Se tivermos em conta, por outro lado, as necessidades de investimento em infra-estruturas básicas, na criação de condições de sustentabilidade das actividades de investigação científica viradas para a inovação tecnológica e organizacional, na ultrapassagem de assimetrias regionais de desenvolvimento repetidamente diagnosticadas, na formação escolar de nível secundário e superior, no combate ao insucesso e à saída prematura de tantos jovens do sistema de ensino básico, na formação contínua dos activos, sejam eles simples assalariados, quadros, dirigentes ou empresários - se tivermos em conta todos estes domínios em torno dos quais se concentram, reconhecidamente, graves bloqueamentos ao desenvolvimento e fontes persistentes de desigualdades, pobreza e exclusão, então fica à vista quão arriscado será, em Portugal, fazer recuar o Estado na vida económica e social. É bom não esquecer, aliás, que, mesmo em países com limitações incomparavelmente menores do que as nossas, continua a ser o Estado a garantir os grandes aperfeiçoamentos nas áreas indicadas.
Srs. Deputados: A Resolução sobre a Revisão do Programa de Estabilidade e Crescimento 2003-2006, aprovada por larga maioria pela Assembleia da República em 9 de Janeiro de 2003, foi o primeiro passo para um entendimento e cooperação na área das finanças públicas. Incentivei esse passo, por entender que ele era imprescindível para iniciar o difícil caminho do equilíbrio orçamental.
Infelizmente, o acordo que suportou a Resolução não teve a continuidade desejada e o Programa de Orientação da Despesa Pública, apresentado pelo Governo e discutido pela Assembleia da República em Maio último, não consubstanciou o início de um processo orçamental plurianual, conforme a finalidade e nos termos que se supunha serem os admitidos no acordo subjacente à referida resolução de Janeiro.
Respeitou apenas a letra da Lei de Enquadramento e Estabilidade Orçamental, mas não lançou os instrumentos de concretização necessários.
Julgo que a referida Resolução da Assembleia da República mantém plena validade como base de trabalho para a solução dos problemas das finanças públicas, já que estabelece princípios e orientações largamente aceites e teve o acordo de uma larguíssima maioria parlamentar, onde estão incluídos os dois maiores partidos nacionais.

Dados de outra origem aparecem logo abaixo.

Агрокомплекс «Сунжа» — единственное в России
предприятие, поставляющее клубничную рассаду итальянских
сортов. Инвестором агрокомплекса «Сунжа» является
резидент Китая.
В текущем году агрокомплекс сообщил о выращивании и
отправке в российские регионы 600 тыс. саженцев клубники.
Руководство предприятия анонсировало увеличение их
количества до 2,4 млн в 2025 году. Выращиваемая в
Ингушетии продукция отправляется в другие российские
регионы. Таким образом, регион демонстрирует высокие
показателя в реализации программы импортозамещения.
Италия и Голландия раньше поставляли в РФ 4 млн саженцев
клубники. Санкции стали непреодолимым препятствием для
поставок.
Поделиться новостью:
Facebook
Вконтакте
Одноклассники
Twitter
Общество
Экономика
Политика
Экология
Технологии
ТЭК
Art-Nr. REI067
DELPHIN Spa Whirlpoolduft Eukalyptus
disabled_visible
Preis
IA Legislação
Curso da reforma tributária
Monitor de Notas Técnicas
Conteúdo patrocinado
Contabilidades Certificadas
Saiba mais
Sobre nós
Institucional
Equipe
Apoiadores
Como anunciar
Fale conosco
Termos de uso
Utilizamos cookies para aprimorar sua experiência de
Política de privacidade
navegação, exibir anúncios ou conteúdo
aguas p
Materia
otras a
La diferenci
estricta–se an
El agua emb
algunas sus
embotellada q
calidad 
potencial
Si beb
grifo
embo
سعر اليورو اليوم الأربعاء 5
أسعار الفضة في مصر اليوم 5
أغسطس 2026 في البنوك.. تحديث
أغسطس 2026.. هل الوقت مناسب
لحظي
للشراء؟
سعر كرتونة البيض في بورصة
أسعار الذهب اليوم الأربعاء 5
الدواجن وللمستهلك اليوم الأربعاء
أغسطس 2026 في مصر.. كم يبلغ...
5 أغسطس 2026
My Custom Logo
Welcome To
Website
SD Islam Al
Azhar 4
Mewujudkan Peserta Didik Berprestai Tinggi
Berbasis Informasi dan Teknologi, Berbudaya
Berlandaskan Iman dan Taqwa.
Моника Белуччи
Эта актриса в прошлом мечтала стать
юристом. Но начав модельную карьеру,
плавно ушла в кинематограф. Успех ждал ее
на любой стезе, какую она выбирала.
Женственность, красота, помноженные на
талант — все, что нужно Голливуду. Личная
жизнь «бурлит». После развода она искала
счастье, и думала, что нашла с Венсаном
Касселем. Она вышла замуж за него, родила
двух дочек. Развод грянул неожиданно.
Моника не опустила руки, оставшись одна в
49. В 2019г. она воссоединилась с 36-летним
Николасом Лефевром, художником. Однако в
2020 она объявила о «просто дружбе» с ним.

Um dos objectivos da mensagem que, nos termos constitucionais, dirijo a este órgão de soberania é o de deixar claro o meu apelo a que se retome esse processo, já que, sem ele, dificilmente poderemos chegar, em tempo útil e sem custos sociais muito gravosos, ao equilíbrio correcto e sólido das finanças públicas.
Estou certo de que este é um bom caminho.
As recriminações partidárias recíprocas sobre a gestão orçamental passada e presente, para além de gerarem falta de confiança e expectativas negativas que em nada ajudam a economia e as empresas, contribuem para deteriorar o ambiente propício à discussão dos problemas de fundo da economia portuguesa e para reduzir as possibilidades de concertação e de algum entendimento entre forças políticas quanto às medidas apropriadas e quanto à sua durabilidade para além dos ciclos eleitorais. Sem uma tal concertação, não será fácil encontrar solução para alguns problemas importantes.
Como já disse, também me parece conveniente repensar e reformular o processo de elaboração e de controlo do orçamento, por forma a que a política e a gestão orçamental sirvam melhor os objectivos do crescimento e da estabilidade macroeconómica.